▶ WHAT THE TASK REQUIRES
What is needed here is every line of the records that includes "DATAWIDTH".

+ + + + + + +

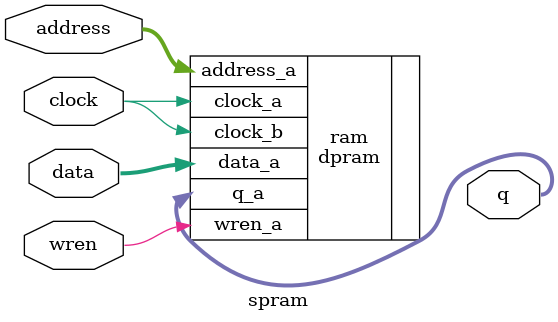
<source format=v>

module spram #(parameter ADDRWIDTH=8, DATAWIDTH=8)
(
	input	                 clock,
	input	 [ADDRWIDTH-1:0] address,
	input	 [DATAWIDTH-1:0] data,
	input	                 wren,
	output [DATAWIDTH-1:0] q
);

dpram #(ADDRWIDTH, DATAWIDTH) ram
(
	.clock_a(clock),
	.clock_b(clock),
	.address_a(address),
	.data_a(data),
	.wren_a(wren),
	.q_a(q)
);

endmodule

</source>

+ + + + + + +

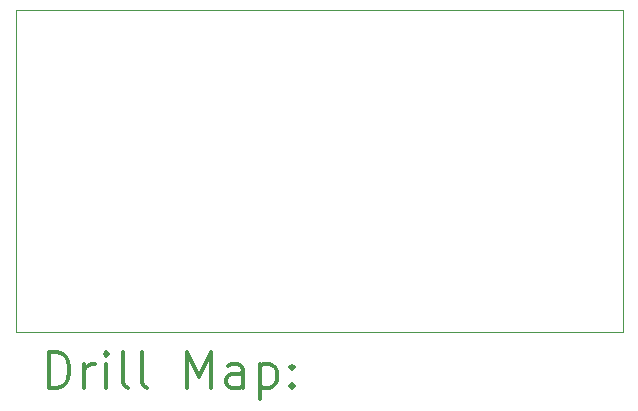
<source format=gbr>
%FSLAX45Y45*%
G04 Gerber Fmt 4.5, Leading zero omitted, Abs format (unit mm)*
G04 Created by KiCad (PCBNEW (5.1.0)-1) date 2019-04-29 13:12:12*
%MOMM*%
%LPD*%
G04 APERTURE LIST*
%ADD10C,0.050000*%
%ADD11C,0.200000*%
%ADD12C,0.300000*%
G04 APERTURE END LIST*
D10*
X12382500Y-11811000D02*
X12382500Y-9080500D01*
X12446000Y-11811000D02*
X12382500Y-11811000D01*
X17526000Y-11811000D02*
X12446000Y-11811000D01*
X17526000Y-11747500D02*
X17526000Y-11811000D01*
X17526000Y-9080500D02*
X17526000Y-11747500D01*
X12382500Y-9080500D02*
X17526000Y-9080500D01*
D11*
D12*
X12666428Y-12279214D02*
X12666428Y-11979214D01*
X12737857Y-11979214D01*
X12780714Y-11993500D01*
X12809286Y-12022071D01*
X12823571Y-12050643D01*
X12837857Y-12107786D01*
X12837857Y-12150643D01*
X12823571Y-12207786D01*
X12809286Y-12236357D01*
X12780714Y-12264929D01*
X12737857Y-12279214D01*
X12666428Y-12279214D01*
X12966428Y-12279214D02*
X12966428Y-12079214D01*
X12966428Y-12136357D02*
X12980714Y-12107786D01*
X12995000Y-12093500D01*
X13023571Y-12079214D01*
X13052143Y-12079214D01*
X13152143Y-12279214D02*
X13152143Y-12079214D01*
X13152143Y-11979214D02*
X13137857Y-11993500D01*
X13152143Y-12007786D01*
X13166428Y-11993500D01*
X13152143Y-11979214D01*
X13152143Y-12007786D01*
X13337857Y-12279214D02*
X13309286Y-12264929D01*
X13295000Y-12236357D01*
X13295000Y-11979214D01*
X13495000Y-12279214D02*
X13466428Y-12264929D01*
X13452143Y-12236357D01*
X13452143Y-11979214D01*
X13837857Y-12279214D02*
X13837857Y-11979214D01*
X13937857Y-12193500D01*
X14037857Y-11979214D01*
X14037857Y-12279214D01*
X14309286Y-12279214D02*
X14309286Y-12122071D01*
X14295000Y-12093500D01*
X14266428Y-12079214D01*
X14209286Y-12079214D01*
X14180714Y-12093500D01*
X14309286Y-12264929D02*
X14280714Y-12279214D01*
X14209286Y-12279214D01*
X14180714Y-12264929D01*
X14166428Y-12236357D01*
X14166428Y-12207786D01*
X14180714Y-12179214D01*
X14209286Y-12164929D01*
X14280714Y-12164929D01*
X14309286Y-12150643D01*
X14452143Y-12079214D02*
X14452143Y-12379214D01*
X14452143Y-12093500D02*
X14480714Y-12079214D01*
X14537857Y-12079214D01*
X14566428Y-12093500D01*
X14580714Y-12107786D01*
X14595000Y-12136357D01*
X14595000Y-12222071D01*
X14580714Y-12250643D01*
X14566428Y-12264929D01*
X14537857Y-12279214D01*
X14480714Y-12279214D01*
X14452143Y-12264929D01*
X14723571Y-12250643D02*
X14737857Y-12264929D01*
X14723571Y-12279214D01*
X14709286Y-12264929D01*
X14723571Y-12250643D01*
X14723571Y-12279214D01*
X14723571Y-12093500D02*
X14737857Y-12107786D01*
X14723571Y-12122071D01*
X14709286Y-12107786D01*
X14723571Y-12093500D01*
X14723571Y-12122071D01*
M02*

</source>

+ + + + + + +

▶ ANSWER FOR THE TASK
module spram #(parameter ADDRWIDTH=8, DATAWIDTH=8)
	input	 [DATAWIDTH-1:0] data,
	output [DATAWIDTH-1:0] q
dpram #(ADDRWIDTH, DATAWIDTH) ram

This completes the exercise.